Europe also finds itself faced with the colossal challenge of having to mobilize public opinion. But because of the lack of a real consciousness of European citizenship, public opinion is at best passive and at worst euro-sceptic. To mobilize it will demand the unveiling of a “European plan” and the rallying of a majority buoyed by the perception of a commonality of destiny on the economy and defence, two inseparable pillars.
European politicians, led by Angela Merkel, have gone to absurd lengths to avoid admitting two truths: that Greece is bust; and that north Europeans (Germans in particular) will end up footing a good part of the bill. The current rescue package reduces Greece’s debt, but not by enough to give it a genuine chance of recovery. As a result, Greece, and maybe other European countries, will need another bail-out rather sooner than later. To face this (upcoming) problem in a united manner, Europe might get “tighter together” by spawning a fiscal union, hitherto unprecedented, while trying to run away/re-distribute immediate problems.
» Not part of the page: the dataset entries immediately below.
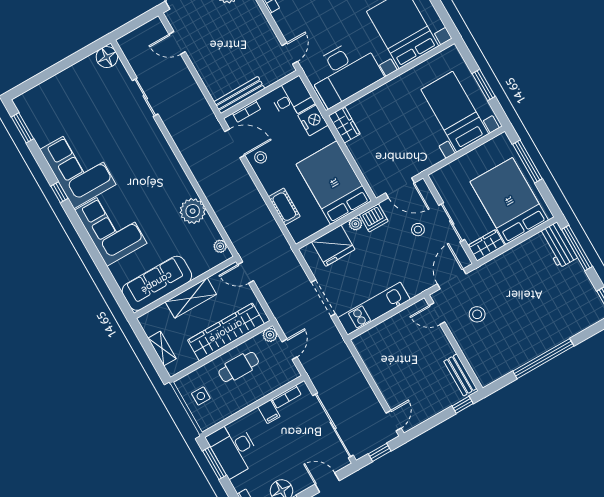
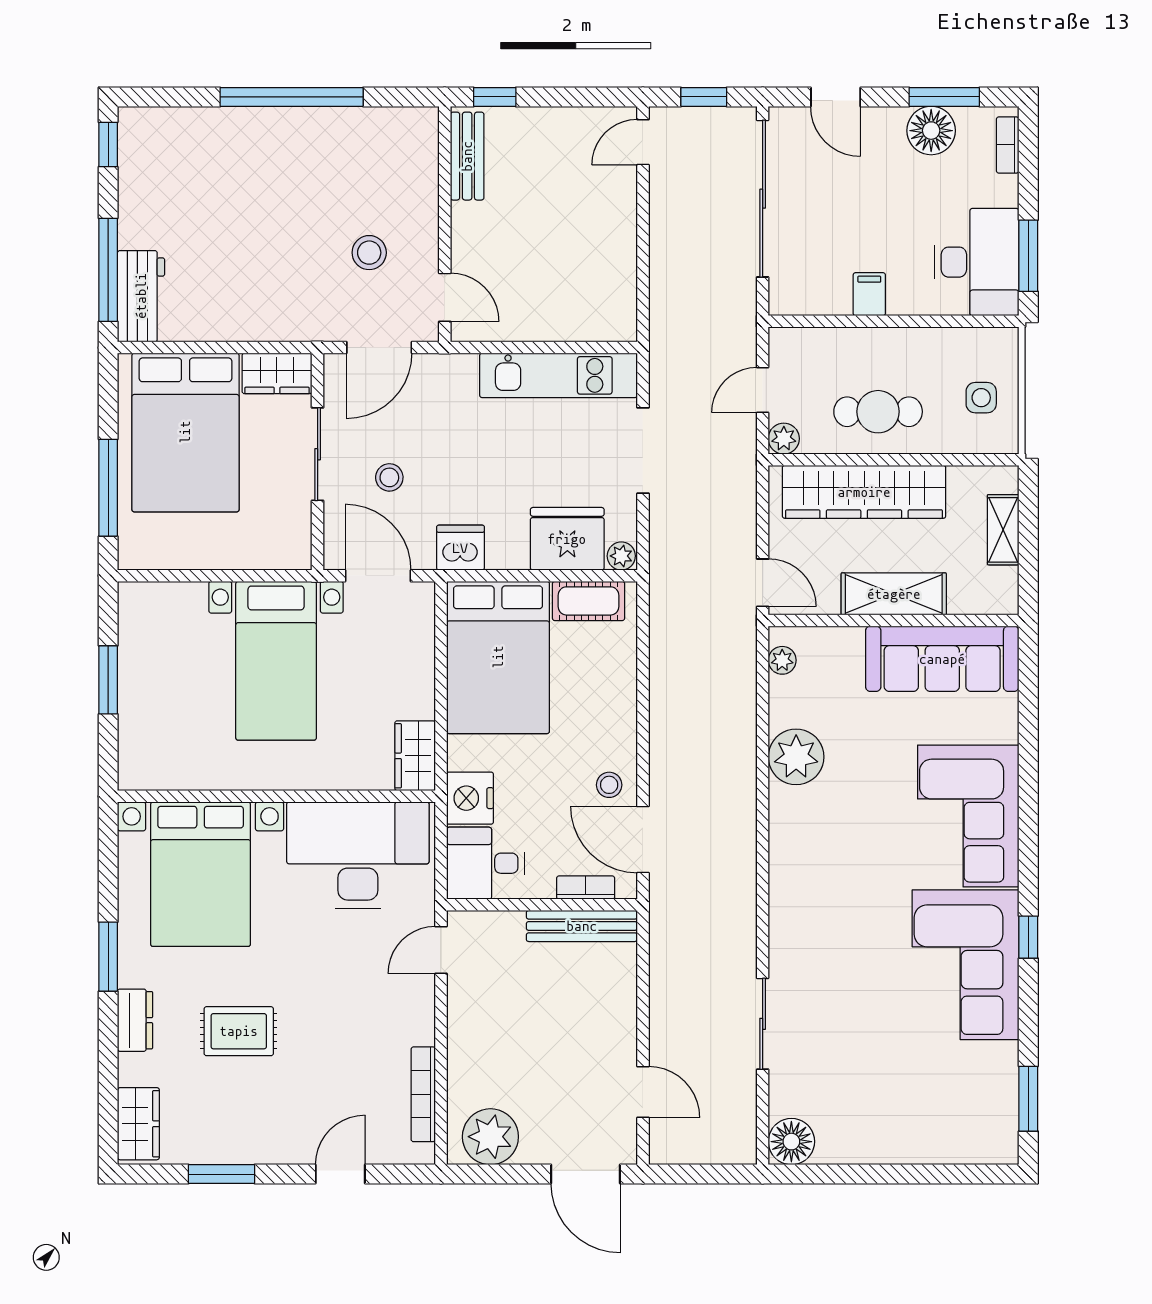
bed with nightstands: (455, 112) -> (276, 661), moved
cot: (284, 207) -> (589, 601), moved, turned 90
plant: (355, 224) -> (621, 556), moved
bookcase: (286, 397) -> (820, 304), removed

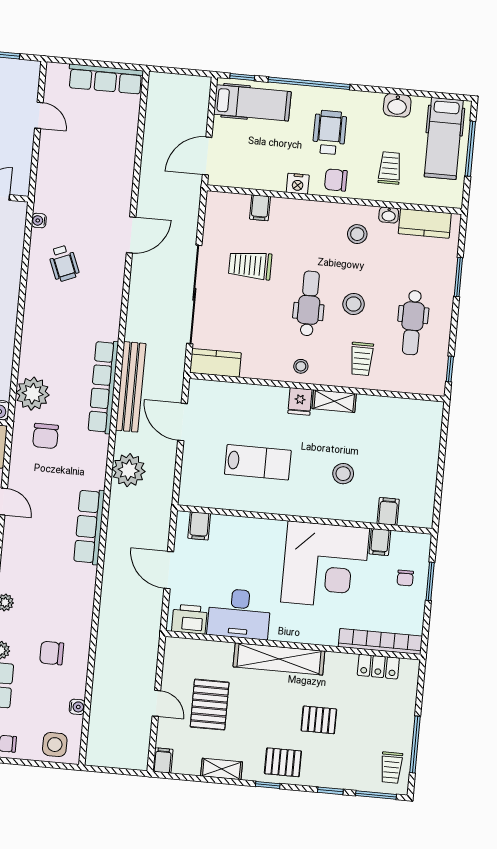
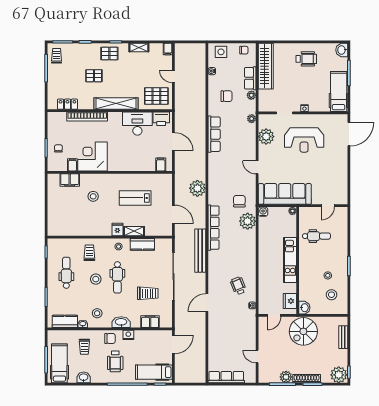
filing cabinet: (260, 208) -> (150, 322), width x2.00
washbasin: (310, 211) -> (121, 322), added
kitchen counter: (215, 363) -> (142, 244), moved
bench: (131, 387) -> (200, 251), moved
shelving: (334, 401) -> (134, 231), moved
filing cabinet: (388, 511) -> (70, 180), width x2.00
row of seats: (89, 527) -> (214, 134), moved
corner desk: (325, 565) -> (93, 156), width x0.74, depth x0.74
bookcase: (380, 641) -> (87, 117), moved
pallet: (210, 705) -> (156, 96), moved, turned 90

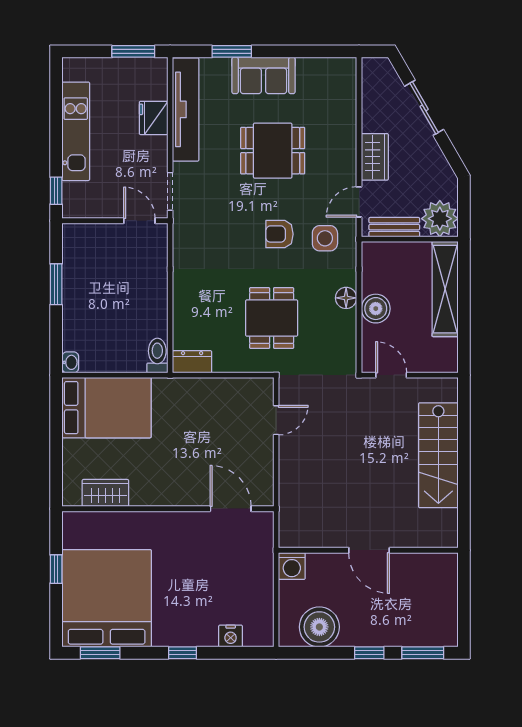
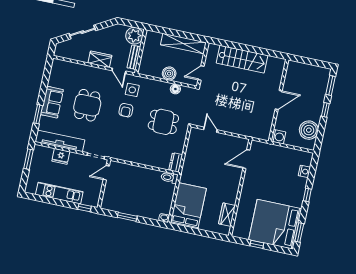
shelving: (445, 289) -> (183, 44), moved
floor lamp: (346, 298) -> (175, 89), moved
There is also a part of blame to be laid on dysfunctional politics. In Europe national politicians, answerable to their own electorates are struggling to confront continent-wide problems – thus a crucial misalignment between expectations (by national electorates) and commitments (towards European policies) yielding, on average, ”value-less” results.
European leaders do however know what they need to do. They have been slow in doing for two reasons:
- magnitude of the commitment necessary to save the union is uncertain, and they don’t want to pay a penny more than is necessary, and;
- distribution of commitment costs is uncertain and not guaranteed, and no individual entity wants to pay a penny more than is necessary.
So what are those possible solutions to the ailing EU economy that EU leaders so far fail to carry out? Some might be:
- Peripheral debts to be addressed through austerity.
- Like in case of Ireland, to drop all unsustainable debts, not to continuously slowly the economic recovery.
- The Euro to compete with the national currencies, putting pressure on the ECB, which will ensure that the Euro is a low-inflation currency.
- A form of Eurozone bond, which would largely replace the national eurobonds issued by the individual countries.
- To bolster European emergency funding, which fight failing European banking contagion.
- Financial/fiscal integration to take place, including fiscal transfers to support peripheral economies while they get their budgets in order.
- European Central Bank to stop raising interest rates and being illusioned about inflation.
Just as in Japan two decades ago, politicians have failed to make the structural labor- and product-market reforms essential to spurring growth. Lack of strong leaders was the underlying problem of Japanese economy, which has not recovered yet. The turn has now come for European leadership to show what it is capable of, but there seems to be no leadership.